Not making enough money. Many pastors are underpaid. This can be because the church doesn’t have the money. Or, as is often the case, the church doesn’t pay well enough. Too many elder teams still hold to a poverty theology when it comes to their pastors, as if this will teach them humility. If you think your pastor needs to learn humility, you shouldn’t have hired him in the first place. 1 Timothy 5:17-18 says: “The elders who are good leaders should be considered worthy of an ample honorarium, especially those who work hard at preaching and teaching. For the Scripture says, ‘Do not muzzle an ox while it is treading out the grain and, the worker is worthy of his wages.” By no means should a pastor be overly wealthy and most pastors do not go into ministry for the money, but they should be paid well. A pastor should be paid like others in his church.

Not having structure in the church to stay on task. Many pastors do not stay on task well. They struggle to close their office door and get things done. You should have times that cannot be interrupted. If you need to get out of your office to not be disturbed, do that. Go to Starbucks or work from home on your sermon. Set a time that you begin work and end work and stick to that. Decide when you are most alert and creative and do your sermon work then. For me, that is the morning. Nothing intrudes on my morning. All my meetings happen in the afternoon and evening because the elders have stated to me the most important thing I do centers on my sermon.

Here are a few ways to fight this:

  1. Make an exercise and eating plan. Find something, join a Crossfit box, make an eating plan and stick to it. Decide that you will start losing weight and eating better.

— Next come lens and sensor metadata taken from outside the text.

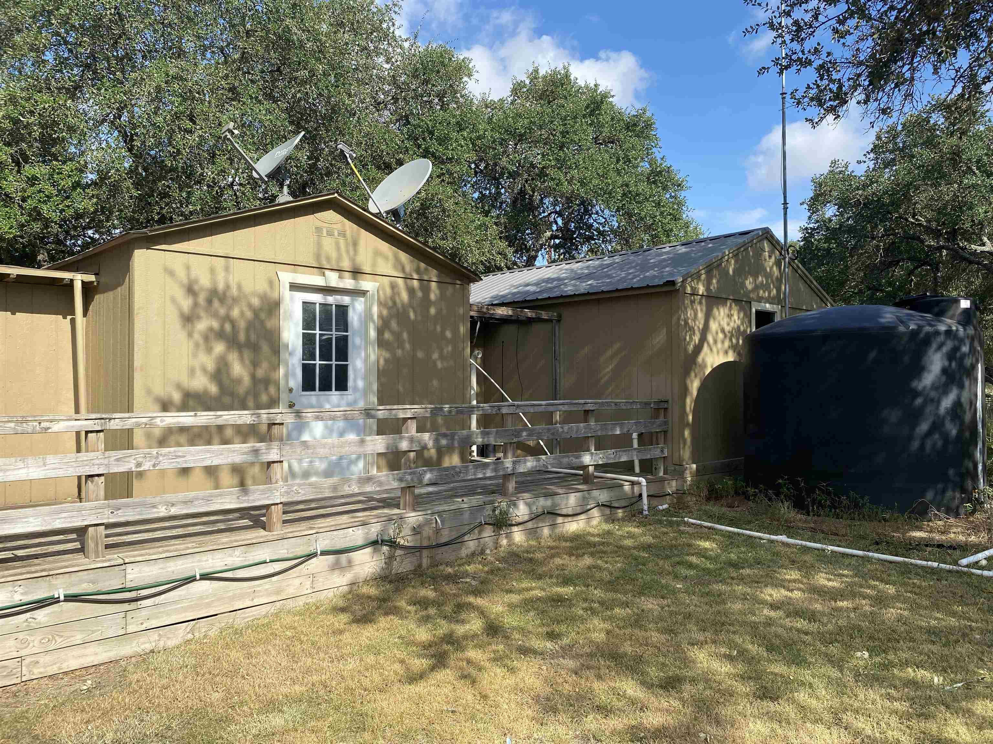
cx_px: 496
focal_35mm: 26
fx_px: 746
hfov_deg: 67.3
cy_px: 372
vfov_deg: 53.1
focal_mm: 4.25
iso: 32
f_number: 1.8
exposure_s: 1/1996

One of the ways to do that when you go out is to know what you are going to eat when you go to a restaurant so you don’t even need to see the menu and the tantalizing pictures of food you shouldn’t eat. When you eat out, order first so you aren’t swayed by what others order (this has huge implications if you order after someone), try it sometime.
  2. Get accountability on that plan. Go public with your plan. If you are planning to eat a certain or exercise, tell others about it. Have them hold you accountable.
  3. Ask for a raise. If you need to make more to provide for your family, ask for it. Lead up in this area to your elders. If they are a stone wall and want to keep you humble, pray that God will change their hearts. If they stay closed off to you and you feel God has released you, look for a new job.
  4. Elders and money. If you are an elder and have the power to give a raise to a pastor, ask yourself, “How would I want this elder team to treat me and my finances if I was the pastor?” Changes the discussion when you put yourself in the position of receiving money. Bottom line for elders, one of the main reasons pastors leave churches is so they can provide better for their families. Before you get angry about that, everyone in your church switches companies for the same reason.
  5. Create structure. Have a start and end time to work. Have a to-do list, the 2-3 things you have to accomplish everyday for today to be worth it and get those 2-3 things done each day.